▶ Data shown:
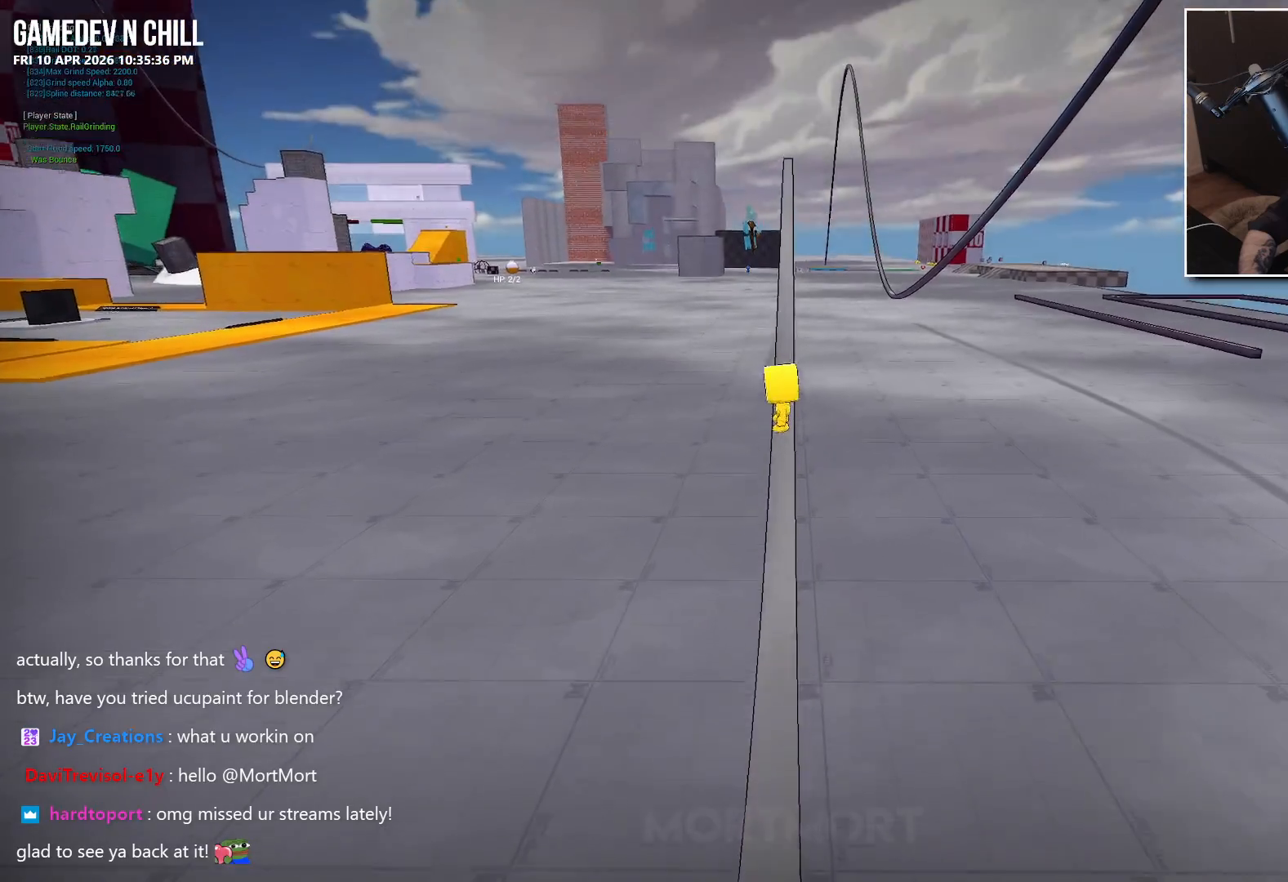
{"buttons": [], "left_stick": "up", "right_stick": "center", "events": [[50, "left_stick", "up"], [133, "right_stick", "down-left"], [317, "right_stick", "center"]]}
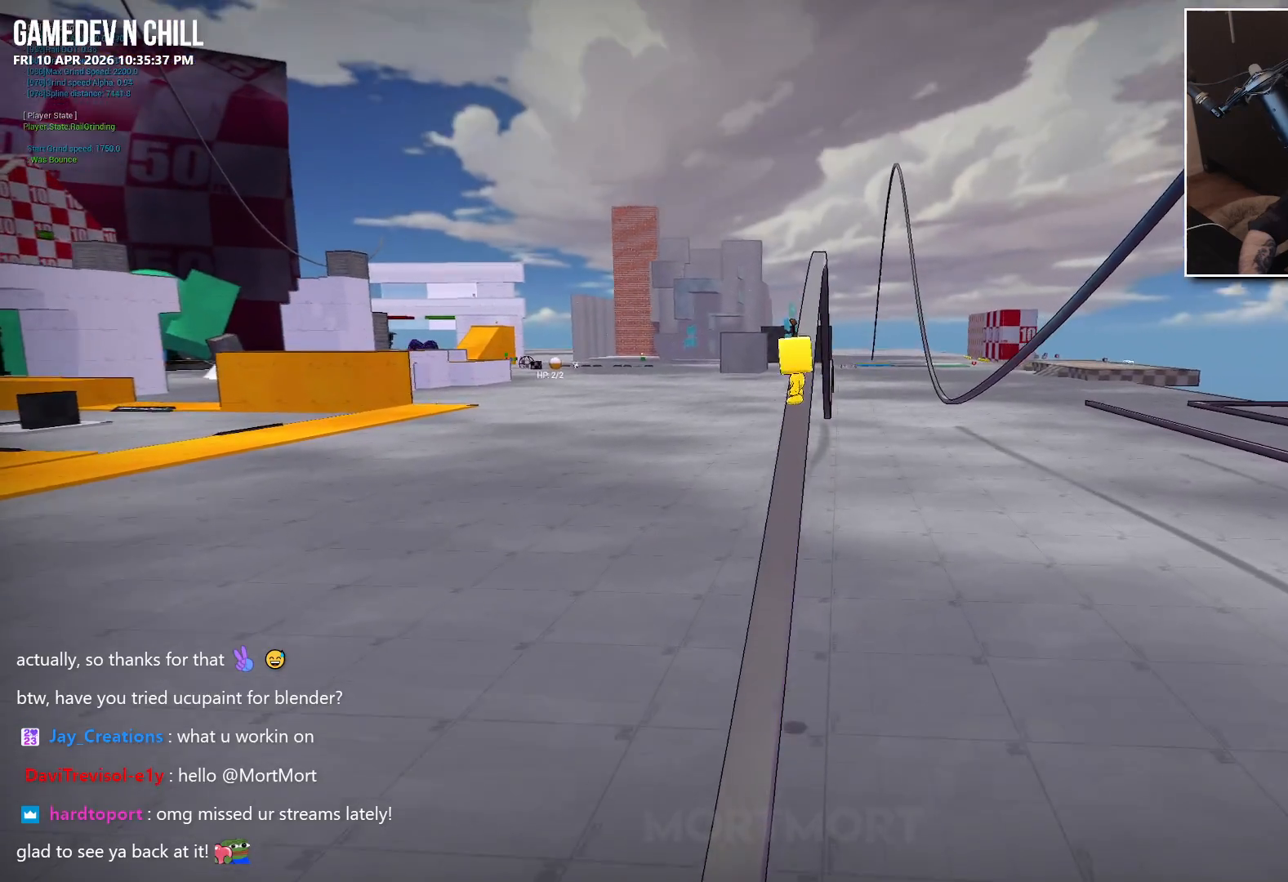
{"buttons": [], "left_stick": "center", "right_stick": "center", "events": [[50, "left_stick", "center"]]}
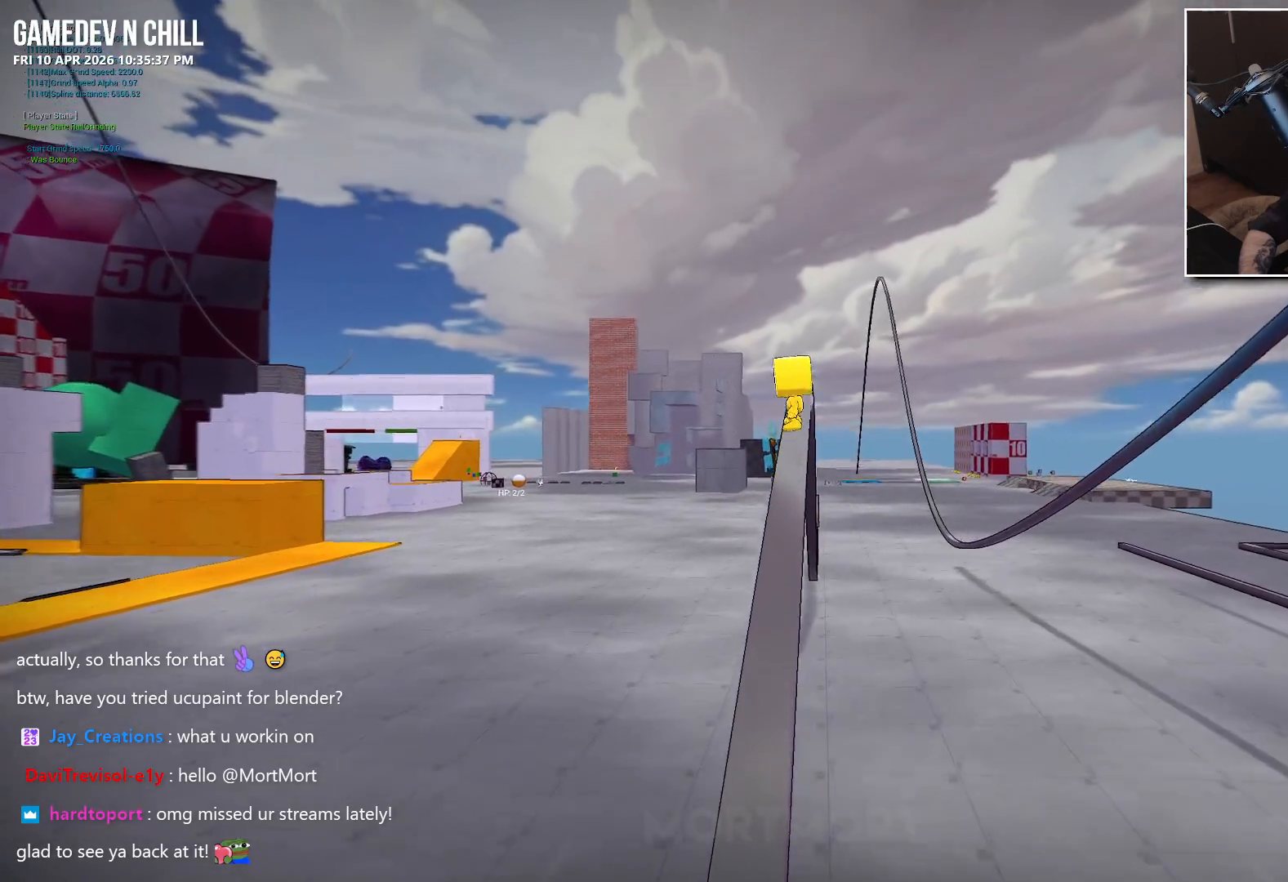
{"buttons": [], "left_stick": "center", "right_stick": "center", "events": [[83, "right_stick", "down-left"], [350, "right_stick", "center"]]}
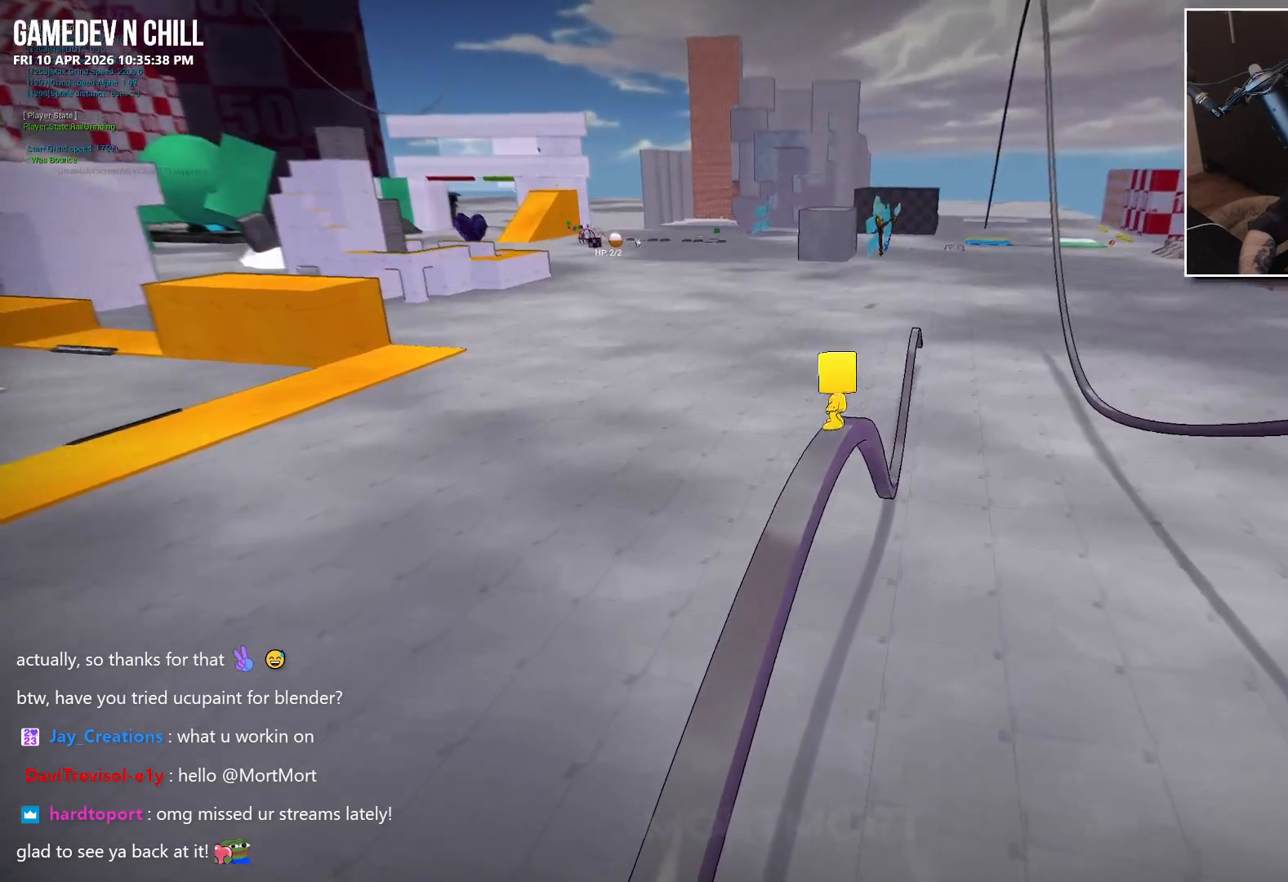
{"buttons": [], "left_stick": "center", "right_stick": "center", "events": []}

▶ Task item: Going through the material, count each line that carries the word "down", and output only that count.

▶ Result for this exercise: 2